Hibernate-Search Multiple-value Facet-Counts

Introduction

The hibernate-search facet search API is pretty amazing but it lacks a little on the following:

  • Facet-Count values are incorrect where a facet matches a fields that have multiple values. I.e. the facet-counts are correct where the facet has a 1-to-many relationship with result-set items but the facet-counts are entirely incorrect where the facet has a many-to-many relationship with result-set items.
  • The facet-count values are that of the number of matched result-set items within the result-set as distinct from the number of matched result-set items that will be merged into the result-set if the facet is applied. This is highly undesirable where more than one facet-group is used conjunctively. Let’s explain…
    • Facet-counts are available before any facets are applied. Adjusted facet-counts are available after facets are applied. This is great because it facilitates two different usages. With the former, the facet-counts can remain static as facets are selected and deselected. With the latter, applying one facet will reduce the facet-count for other facets. In fact, the other facet-counts can reduce to zero. This zero count does not necessarily mean no result-set items will result from applying the facet. Consequently, we don’t know if clicking on the facet will yield new results or not. If a facet yields no results, and it is used in conjunction with facets from another facet group, this can lead to a zero-results situation. Confused? no problem Ok, allot of detail, description, example and analysis is provided in this blog.
  • These issues are identified in the following discussion threads:
  • This blog delivers a comprehensive solution to all issues surrounding facet-counts in hibernate-search. The solution is derived from the information provided here: http://sujitpal.blogspot.ie/2007/04/lucene-search-within-search-with.html. A java class that delivers the solution is provided. There is also a fully working maven project demonstrating the solution in action.

Background

  • This blog describes how the different relationships between facets and result-set items make for differing behavior patterns. I.e. 1-to-many versus many-to-many relationships.
  • Here are some jsFiddles demonstrating how this form of faceted searching can work:
  • With the third example, the facet-counts show the number of result-set items that will be merged into the result-set if the facet is applied. This is the solution provided here in this blog.

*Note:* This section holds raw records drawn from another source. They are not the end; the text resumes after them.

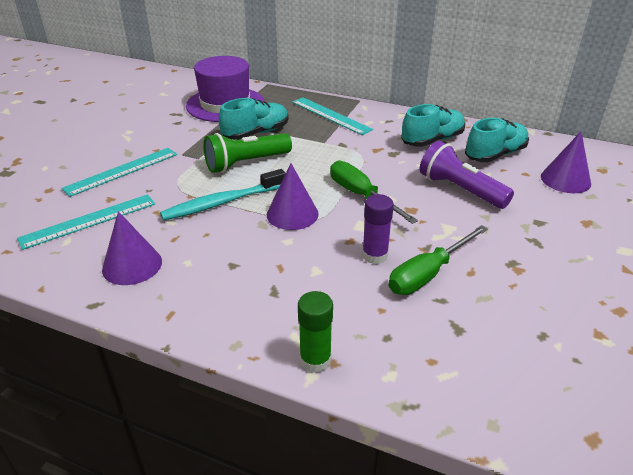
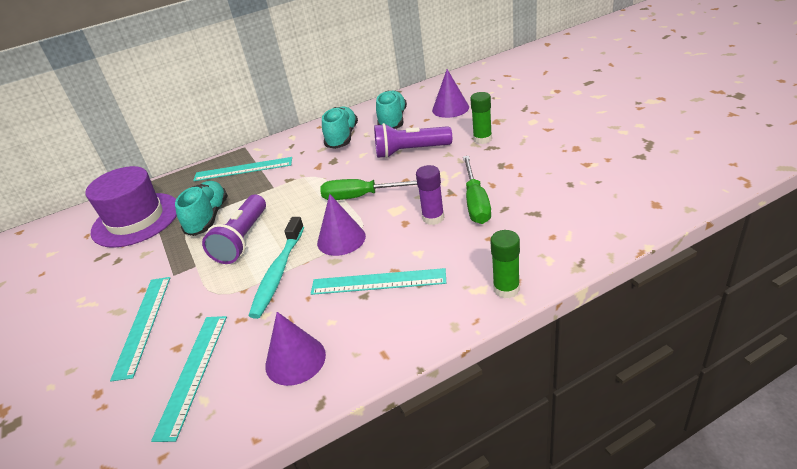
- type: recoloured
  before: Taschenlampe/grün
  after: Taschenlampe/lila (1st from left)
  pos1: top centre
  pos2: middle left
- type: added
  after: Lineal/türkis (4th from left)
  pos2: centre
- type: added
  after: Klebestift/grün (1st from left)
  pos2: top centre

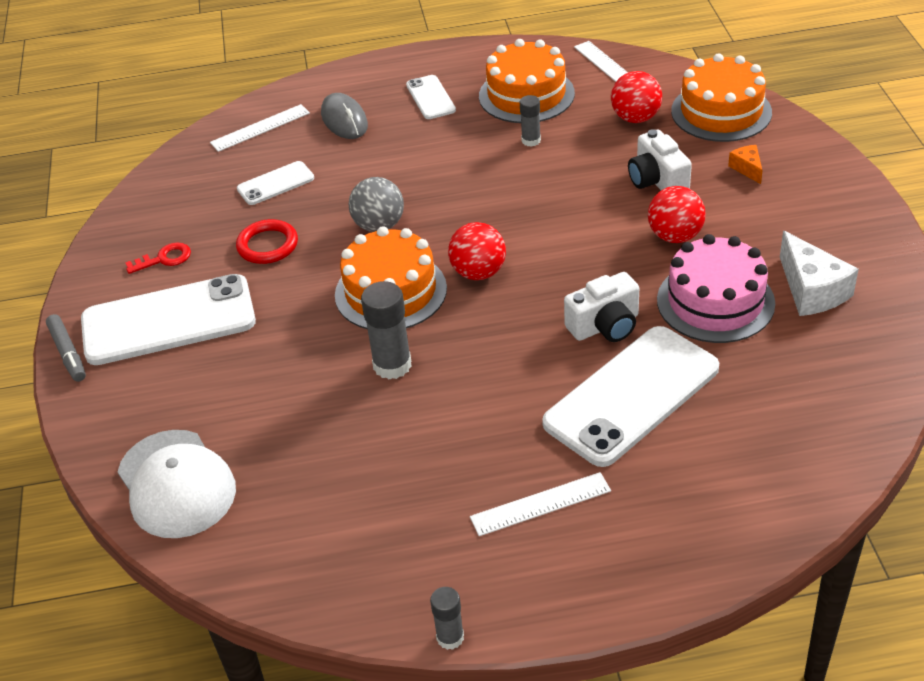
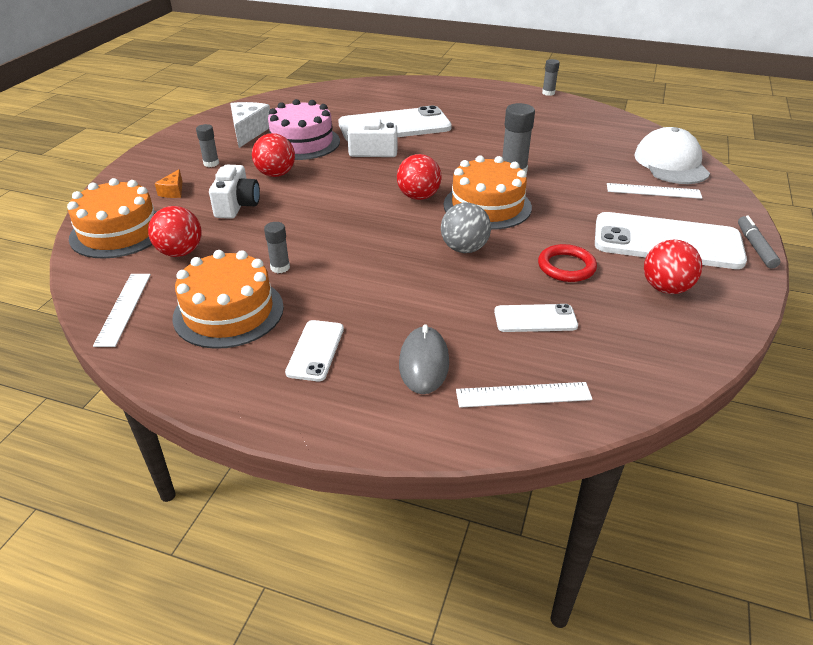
- type: replaced
  before: Schlüssel/rot
  after: Ball/rot (4th from left)
  pos1: middle left
  pos2: middle right
- type: moved
  before: Lineal/weiß (2nd from left in the first image)
  after: Lineal/weiß (3rd from left)
  pos1: bottom centre
  pos2: top right
- type: added
  after: Klebestift/grau (1st from left)
  pos2: top left

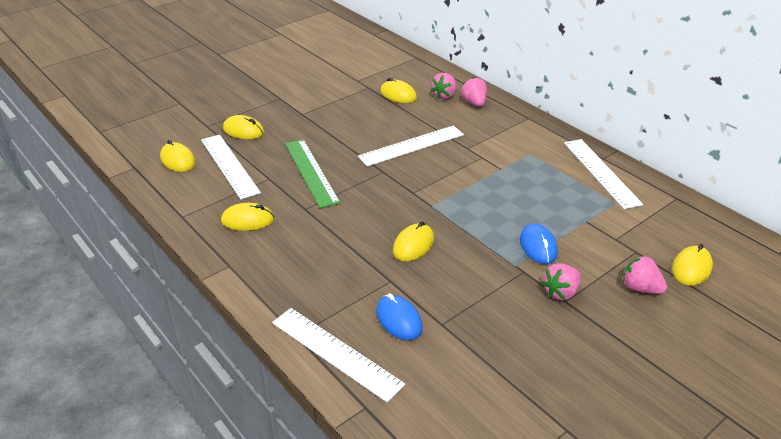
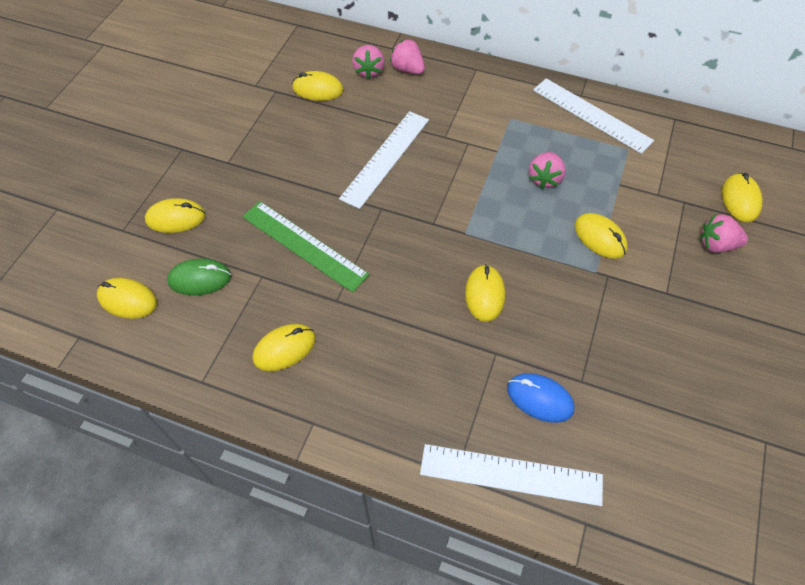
- type: replaced
  before: Lineal/weiß (1st from left)
  after: Computermaus/grün
  pos1: middle left
  pos2: middle left
- type: recoloured
  before: Computermaus/blau (2nd from left)
  after: Computermaus/gelb (6th from left)
  pos1: middle right
  pos2: middle right
- type: moved
  before: Erdbeere/rosa (3rd from left)
  pos1: middle right
  pos2: top right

A java application leveraging the hibernate-search faceting API with a solution for facet-counts

The java application is very similar to the jsFiddle applications except that, for demonstration purposes, it optionally uses date-range filtering along with the border-color and stripe-color faceting.

  • Each square has one arbitrary date for no other reason other than demonstrating the facet-count solution.

 

The facet count solution BitSetFacetHitCounter.java

First some terminology and info, in the image above there are three facet-groups (the squares are in fact rectangles).

  • The “Date Filtering” facet-group
  • The “Square Colors” facet-group (for which the facets have a 1-to-many relationship with squares)
  • The “Stripes” facet-group (for which the stripe facets have a many-to-many relationship with squares)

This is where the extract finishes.